Virgin Blue computer outage

Discussion in 'Business & Enterprise Computing' started by IntelInside, Oct 1, 2010.

  1. IntelInside

    IntelInside Member

    Joined:
    Aug 10, 2004
    Messages:
    82
    Virgin Blue have blamed their recent computer outage on Navitaire, the company their reservations are outsourced to.

    This has aired the reality that the budget airlines outsource nearly everything, even their staff.
     
  2. NSanity

    NSanity Member

    Joined:
    Mar 11, 2002
    Messages:
    17,413
    Location:
    Canberra
    to be fair its not really a budget airline, unless you count every domestic airline in Australia outside of Qantas "budget".

    If you do, you'd also have to say that its impossible to make a profit as a domestic airline unless you are "budget" (Jetstar whilst being "part" of Qantas, uses seperate systems for everything).
     
  3. AzzKikr

    AzzKikr Member

    Joined:
    Aug 25, 2002
    Messages:
    1,078
    Location:
    .au
  4. MikHail

    MikHail Member

    Joined:
    Feb 8, 2003
    Messages:
    434
    Location:
    Sydney
    Guess Virgin got the cheaper deal with out system redundancy
     
  5. Doc-of-FC

    Doc-of-FC Member

    Joined:
    Aug 30, 2001
    Messages:
    3,244
    Location:
    Canberra
    Last edited: Oct 1, 2010
  6. thetron

    thetron Member

    Joined:
    Dec 23, 2001
    Messages:
    8,167
    Location:
    Somewhere over the Rainbo
    Thats because they will outsource everything to external providers

    For some time maybe 2 years ago Virgin blue was doing the same thing with one company in Brisbane. But kept giving them strange werid requests outside of the realm of support and the external provider disliked their working relationship with virgin. Not sure if they terminated the contract thou or told virgin to "f--- off idiots"

■ GOALS:
[1] Answer these questions from the Virgin Blue outage thread:
(a) Which company did Virgin Blue blame for the computer outage?
(b) Which airline, while being part of Qantas, uses separate systems for everything?
(c) In which city is the company that Virgin Blue had worked with about two years earlier?
[2] Reproduce everything in the Virgin Blue outage thread from "NSanity Member" down to "systems for everything).".
The material below has no connection to the Virgin Blue outage thread.

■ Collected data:

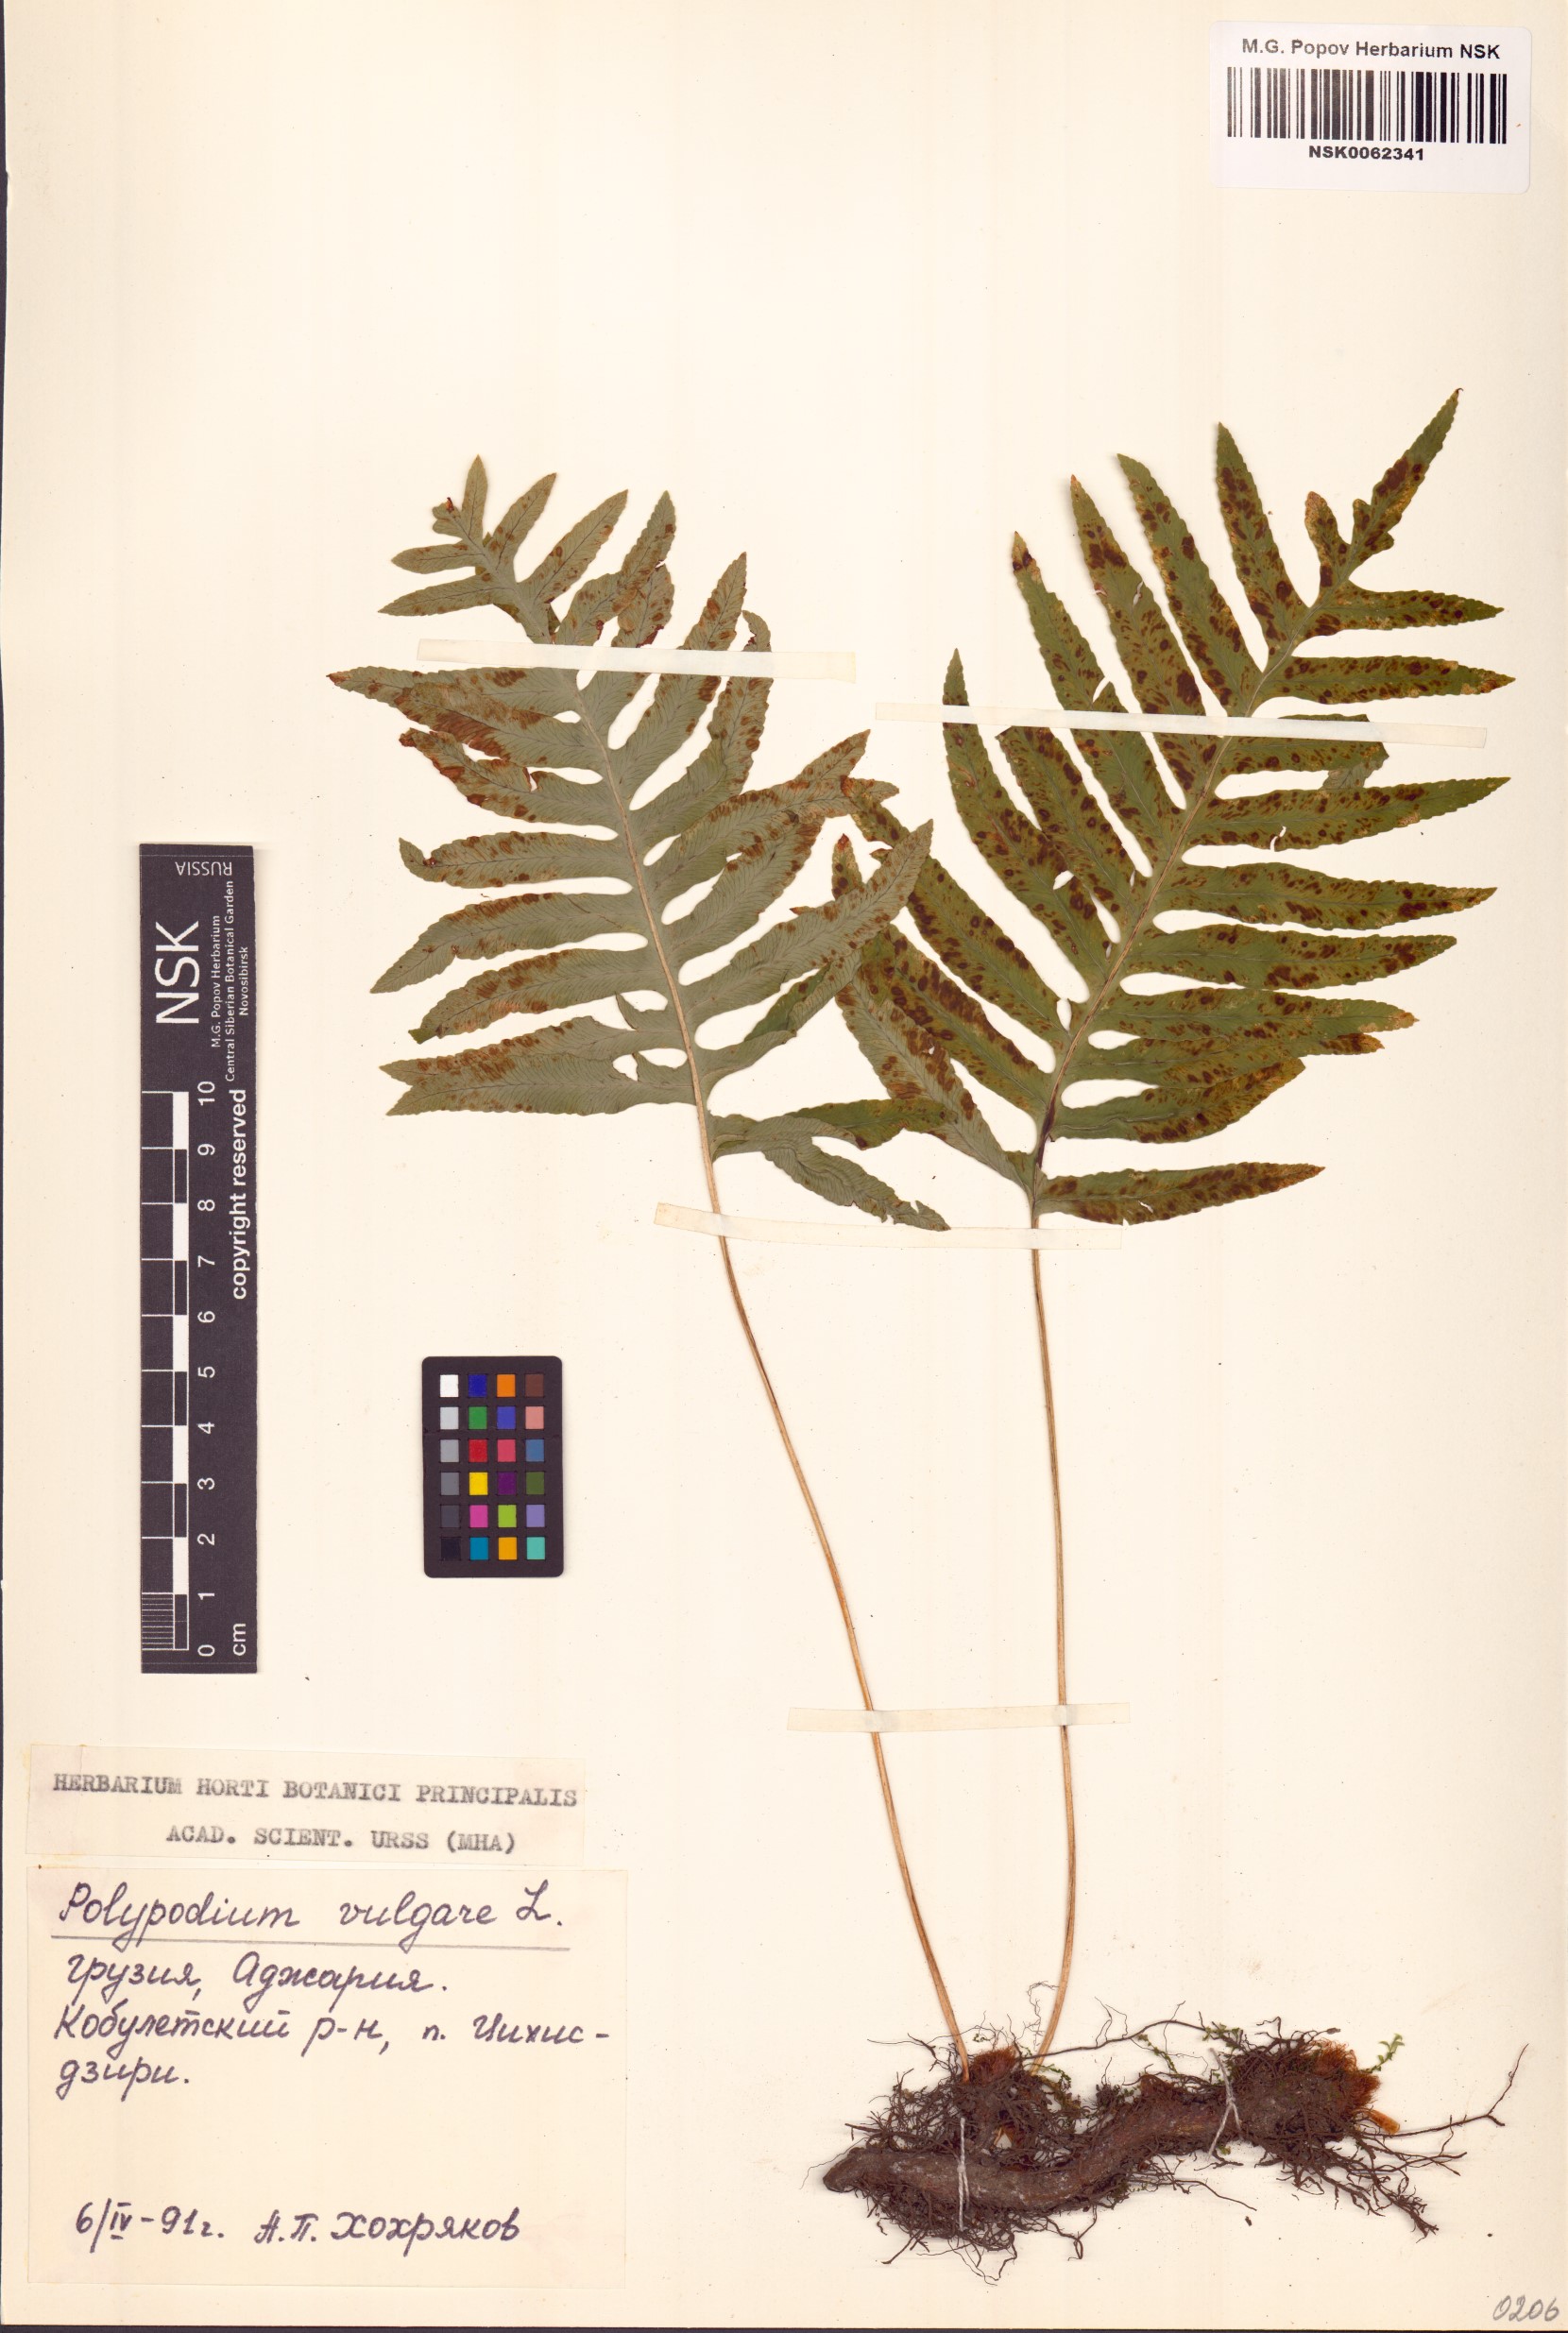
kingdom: Plantae
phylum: Tracheophyta
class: Polypodiopsida
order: Polypodiales
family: Polypodiaceae
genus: Polypodium
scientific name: Polypodium vulgare
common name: Common polypody
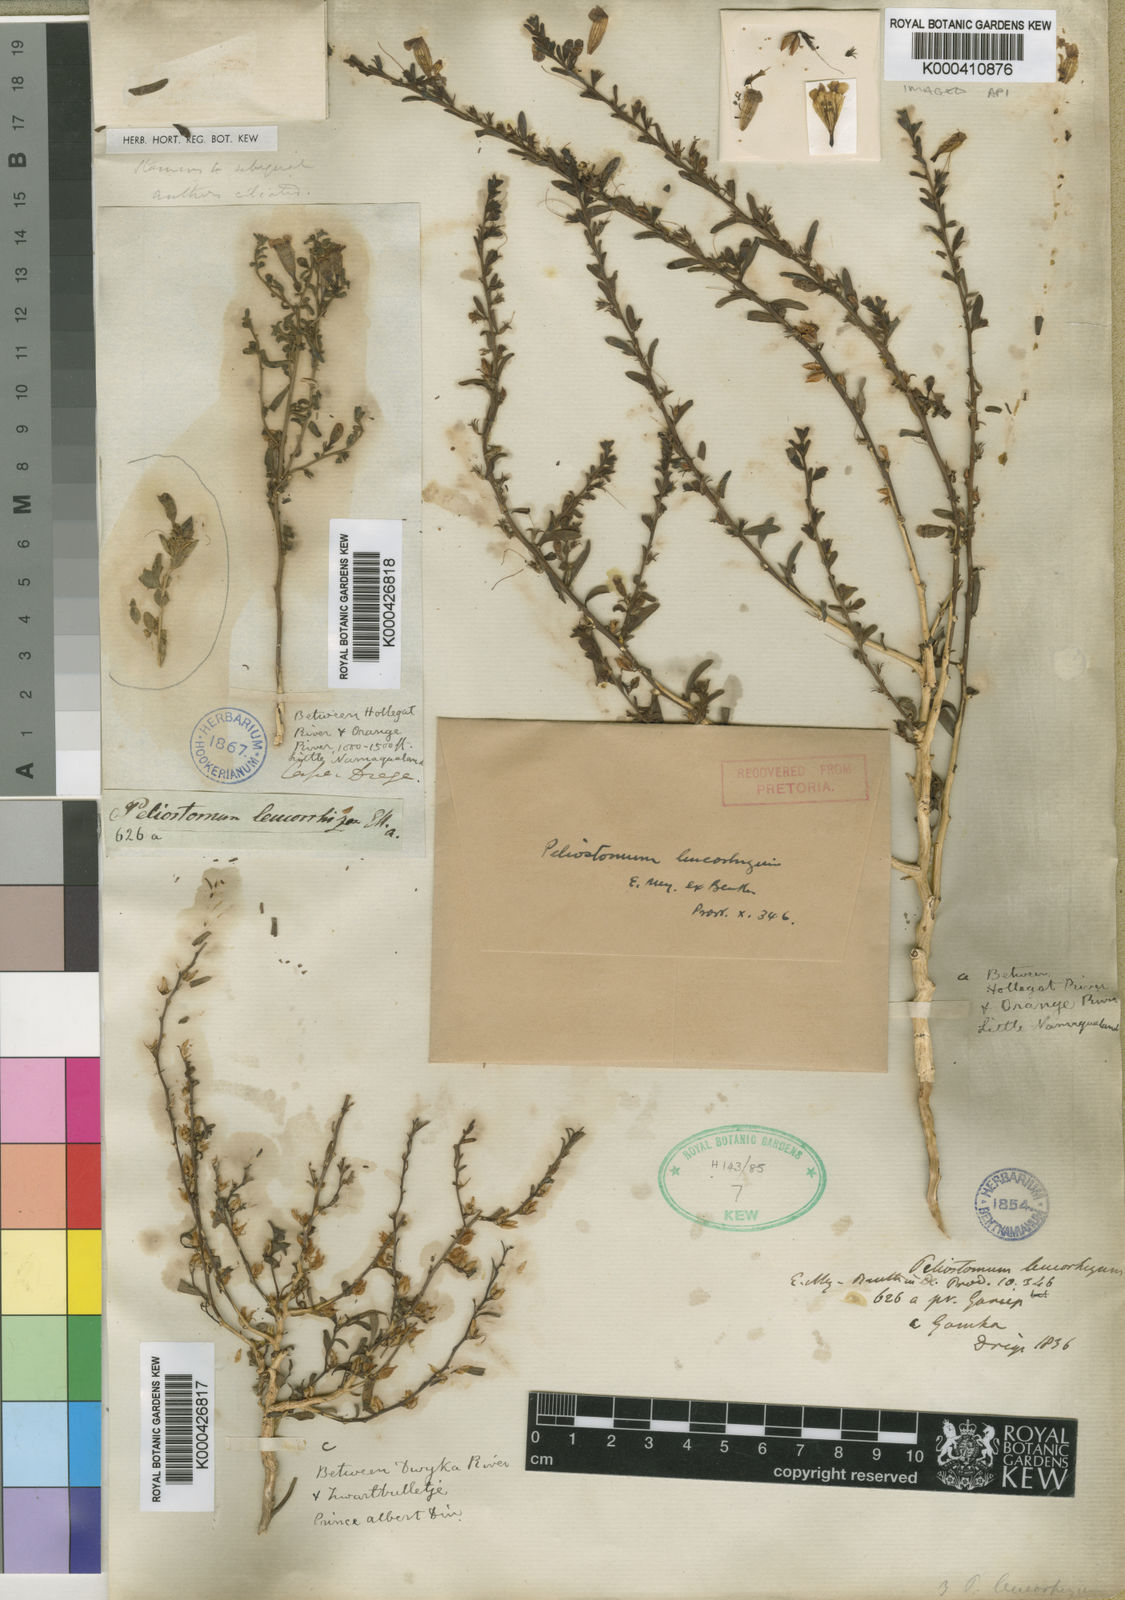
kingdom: Plantae
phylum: Tracheophyta
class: Magnoliopsida
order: Lamiales
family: Scrophulariaceae
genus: Peliostomum
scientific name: Peliostomum origanoides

■ ANSWERS BY TASK:
[1]
(a) Navitaire
(b) Jetstar
(c) Brisbane

[2]
NSanity Member

    Joined:
    Mar 11, 2002
    Messages:
    17,413
    Location:
    Canberra
    to be fair its not really a budget airline, unless you count every domestic airline in Australia outside of Qantas "budget".

    If you do, you'd also have to say that its impossible to make a profit as a domestic airline unless you are "budget" (Jetstar whilst being "part" of Qantas, uses seperate systems for everything).